30/10/2022
Kiedy spotykam dziecko, w którego towarzystwie dorosłym jest trudno, lub jemu jest trudno w grupie, w relacjach w danym miejscu, nie zastanawiam się, co zrobić aby zaczęło słuchać i robić to, co chcą dorośli ale myślę o tym co próbuje nam dorosłym powiedzieć w jedyny dostępny mu sposób.
Staram się za dziecko wyrazić jego „nie chcę, nie potrafię, to trudne, nie lubię, nie teraz, za szybko, boję się, to moje, potrzebuję czasu…”
Czekam na moment aż dziecko da znak, że dobrze zrozumiałam a ono poczuło się dostrzeżone i wysłuchane. Czekam na ten moment, gdy mięśnie się rozluźnią a z tego człowieka przede mną „zejdzie powietrze”.

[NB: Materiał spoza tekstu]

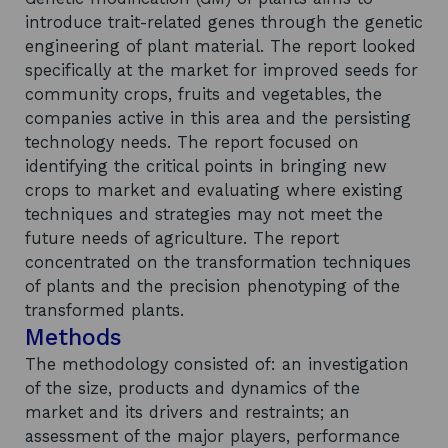
introduce trait-related genes through the genetic
engineering of plant material. The report looked
specifically at the market for improved seeds for
community crops, fruits and vegetables, the
companies active in this area and the persisting
technology needs. The report focused on
identifying the critical points in bringing new
crops to market and evaluating where existing
techniques and strategies may not meet the
future needs of agriculture. The report
concentrated on the transformation techniques
of plants and the precision phenotyping of the
transformed plants.
Methods
The methodology consisted of: an investigation
of the size, products and dynamics of the
market and its drivers and restraints; an
assessment of the major players, performance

Wtedy przychodzi czas na naukę. Nie uczę jednak wykonywania poleceń i dostosowywania się. Uczę wyrażania siebie. Mówienia słowami dziecka o jego emocjach, potrzebach, wątpliwościach. Uczę maluchy mówienia „tak i nie”. Obu słów na równi, a może nawet tego drugiego bardziej. Uczę dzieci starsze wyrażania próśb i radzenia sobie z odmową. Uczę sprawdzania ze sobą czego potrzebuję i szukam z dziećmi jak mogą o to zadbać, w tych warunkach w jakich są i z poszanowaniem tego, że inni też mają swoje nie „chcę i potrzebuję”.
To nie jest prosta droga. Nie jest szybka. Jest jednak najskuteczniejsza jaką znam. Przy czym etap bycia przy dziecku, słuchania i szukania potrzeb uważam za kluczowy.